Each vector register holds multiple words of data so CPU can load multiple bytes in one instruction. In the pic above, let’s say 1 word = 32 bits and vector register can hold 4 words which are 128 bits (16 bytes). We know a float number is 4 bytes, then one SIMD instruction can load 4 float numbers.
Clang/LLVM uses vector instructions automatically when compiling at optimization level -O2
or higher. Clang/LLVM can be induced to produce a vectorization report as follows:
$ clang -03 -std=c99 mm.c -o mm -Rpass=vector
The command tells you which part of your code will be vectorized. Many machines don’t support the newest set of vector instructions, however, so the compiler uses vector instructions conservatively by default. Programmers can direct the compiler to use modern vector instructions using compiler flags such as the following:
-mavx
: Use Intel AVX vector instructions.-mavx2
: Use Intel AVX2 vector instructions.-mfma
: Use fused multiply-add vector instructions.-march=<string>
: Use whatever instructions are available on the specific arch.

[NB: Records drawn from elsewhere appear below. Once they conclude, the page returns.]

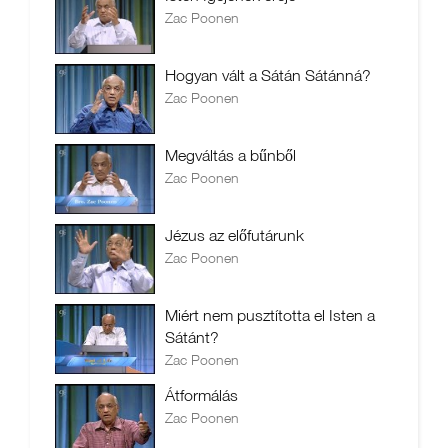
Zac Poonen
Hogyan vált a Sátán Sátánná?
Zac Poonen
Megváltás a bűnből
Zac Poonen
Jézus az előfutárunk
Zac Poonen
Miért nem pusztította el Isten a
Sátánt?
Zac Poonen
Átformálás
Zac Poonen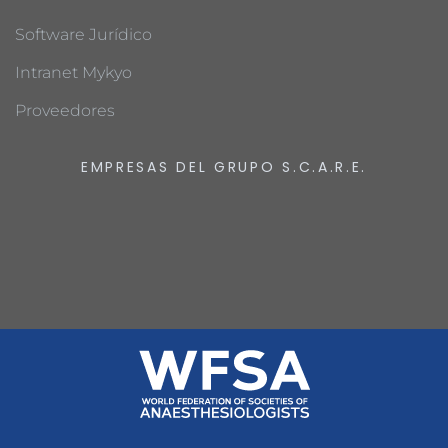
Software Jurídico
Intranet Mykyo
Proveedores
EMPRESAS DEL GRUPO S.C.A.R.E.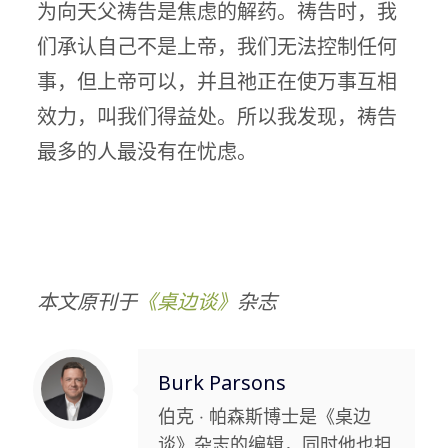
为向天父祷告是焦虑的解药。祷告时，我
们承认自己不是上帝，我们无法控制任何
事，但上帝可以，并且祂正在使万事互相
效力，叫我们得益处。所以我发现，祷告
最多的人最没有在忧虑。
本文原刊于
《桌边谈》
杂志
Burk Parsons
伯克 ‧ 帕森斯博士是《桌边
谈》杂志的编辑，同时他也担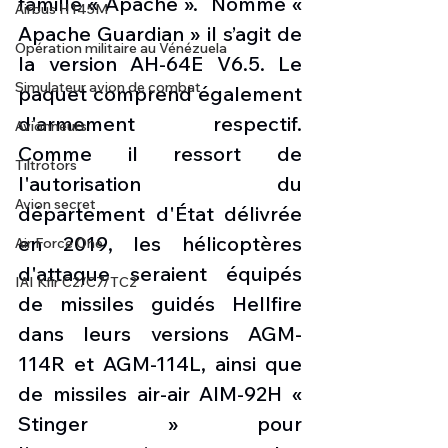
famille « Apache ».  Nommé « 
Airbus H145M
Apache Guardian » il s’agit de 
Opération militaire au Vénézuela
la version AH-64E V6.5. Le 
Simulateur avion de combat
paquet comprend également 
d'armement respectif. 
Avionneurs
Comme il ressort de 
Tiltrotors
l'autorisation du 
Avion secret
département d'État délivrée 
en 2019, les hélicoptères 
Air Force One
d'attaque seraient équipés 
IAI Kfir C2/C7/TC2
de missiles guidés Hellfire 
dans leurs versions AGM-
114R et AGM-114L, ainsi que 
de missiles air-air AIM-92H « 
Stinger » pour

Due to restrictions on floating-point arithmetic, additional flags, such as -ffast-math
migth be needed for these vectorization flags to have an effect.

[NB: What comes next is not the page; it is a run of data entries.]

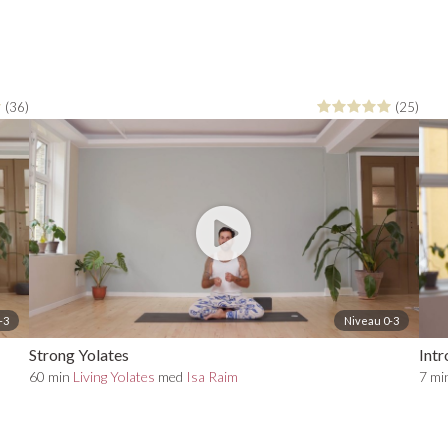
(36)
(25)
-3
Niveau 0-3
Strong Yolates
Intr
60 min
Living Yolates
med
Isa Raim
7 mi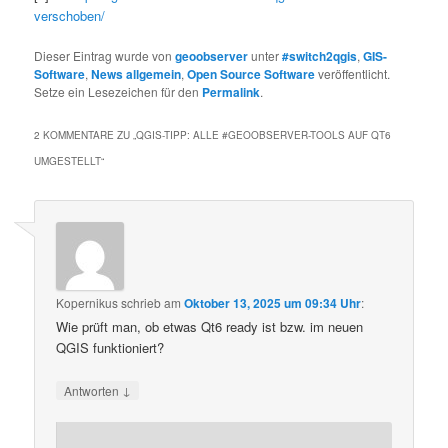
verschoben/
Dieser Eintrag wurde von
geoobserver
unter
#switch2qgis
,
GIS-
Software
,
News allgemein
,
Open Source Software
veröffentlicht.
Setze ein Lesezeichen für den
Permalink
.
2 KOMMENTARE ZU „
QGIS-TIPP: ALLE #GEOOBSERVER-TOOLS AUF QT6
UMGESTELLT
“
Kopernikus
schrieb
am
Oktober 13, 2025 um 09:34 Uhr
:
Wie prüft man, ob etwas Qt6 ready ist bzw. im neuen
QGIS funktioniert?
↓
Antworten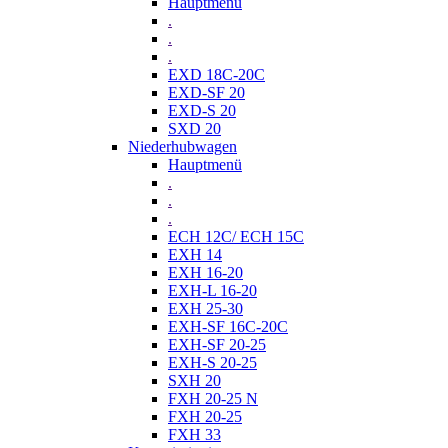
Hauptmenü
.
.
.
EXD 18C-20C
EXD-SF 20
EXD-S 20
SXD 20
Niederhubwagen
Hauptmenü
.
.
.
ECH 12C/ ECH 15C
EXH 14
EXH 16-20
EXH-L 16-20
EXH 25-30
EXH-SF 16C-20C
EXH-SF 20-25
EXH-S 20-25
SXH 20
FXH 20-25 N
FXH 20-25
FXH 33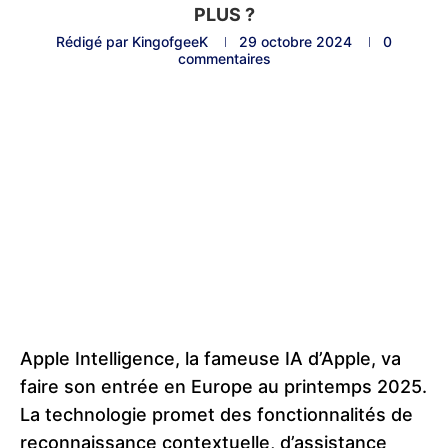
PLUS ?
Rédigé par
KingofgeeK
29 octobre 2024
0
commentaires
Apple Intelligence, la fameuse IA d’Apple, va
faire son entrée en Europe au printemps 2025.
La technologie promet des fonctionnalités de
reconnaissance contextuelle, d’assistance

Using the flag -march=native
and -ffast-math
nearly doubles the performance.
version | Implementation | Running time (s) | Relative Speedup | Absolute Speedup | GFLOPS | Percent of peak |
---|---|---|---|---|---|---|
1 | Python | 21042 | 1.00 | 1 | 0.007 | 0.001 |
2 | Java | 2738 | 8.81 | 9 | 0.058 | 0.007 |
3 | C | 1156 | 2.07 | 18 | 0.119 | 0.014 |
4 | + Interchange loops | 177.68 | 6.5 | 118 | 0.774 | 0.093 |
5 | + compiler falgs | 54.64 | 3.25 | 385 | 2.526 | 0.301 |
6 | Parallel loops | 3.04 | 17.97 | 6921 | 45.211 | 5.408 |
7 | +tiling | 1.79 | 1.70 | 11,772 | 76.782 | 9.184 |
8 | Parallel divide-and-conquer | 1.30 | 1.38 | 16,197 | 105.722 | 12.646 |
9 | + compiler vectorization | 0.7 | 1.87 | 30.272 | 196.341 | 23.468 |
AVX Intrinsic Instructions
Instead of letting compiler vectorize your code, you can also use the AVX instructions directly. Intel provies C-style functions, called instrinic instructions, that provide direct access to hardware vector operations.

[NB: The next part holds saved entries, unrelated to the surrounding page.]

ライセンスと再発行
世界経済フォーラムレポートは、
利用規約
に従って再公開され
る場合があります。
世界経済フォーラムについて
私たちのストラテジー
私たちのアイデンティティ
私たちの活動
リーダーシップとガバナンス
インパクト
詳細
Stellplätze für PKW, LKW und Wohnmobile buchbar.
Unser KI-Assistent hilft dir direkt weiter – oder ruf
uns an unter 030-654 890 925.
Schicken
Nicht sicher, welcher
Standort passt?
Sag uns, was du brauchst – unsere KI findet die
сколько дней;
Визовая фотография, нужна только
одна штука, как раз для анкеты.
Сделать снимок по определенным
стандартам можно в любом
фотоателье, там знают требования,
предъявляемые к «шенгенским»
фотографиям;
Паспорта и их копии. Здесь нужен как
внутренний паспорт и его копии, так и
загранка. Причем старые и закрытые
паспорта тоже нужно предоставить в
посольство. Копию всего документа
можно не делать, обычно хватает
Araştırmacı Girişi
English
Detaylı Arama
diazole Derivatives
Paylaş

version | Implementation | Running time (s) | Relative Speedup | Absolute Speedup | GFLOPS | Percent of peak |
---|---|---|---|---|---|---|
1 | Python | 21042 | 1.00 | 1 | 0.007 | 0.001 |
2 | Java | 2738 | 8.81 | 9 | 0.058 | 0.007 |
3 | C | 1156 | 2.07 | 18 | 0.119 | 0.014 |
4 | + Interchange loops | 177.68 | 6.5 | 118 | 0.774 | 0.093 |
5 | + compiler falgs | 54.64 | 3.25 | 385 | 2.526 | 0.301 |
6 | Parallel loops | 3.04 | 17.97 | 6921 | 45.211 | 5.408 |
7 | +tiling | 1.79 | 1.70 | 11,772 | 76.782 | 9.184 |
8 | Parallel divide-and-conquer | 1.30 | 1.38 | 16,197 | 105.722 | 12.646 |
9 | + compiler vectorization | 0.7 | 1.87 | 30,272 | 196.341 | 23.468 |
10 | + AVX instrinsics | 0.39 | 1.76 | 53,292 | 352.408 | 41.677 |
We stop here as it beats the Intel MKL library which contains engineered math kernels for doing matmul (only for the 4096 x 4096 case).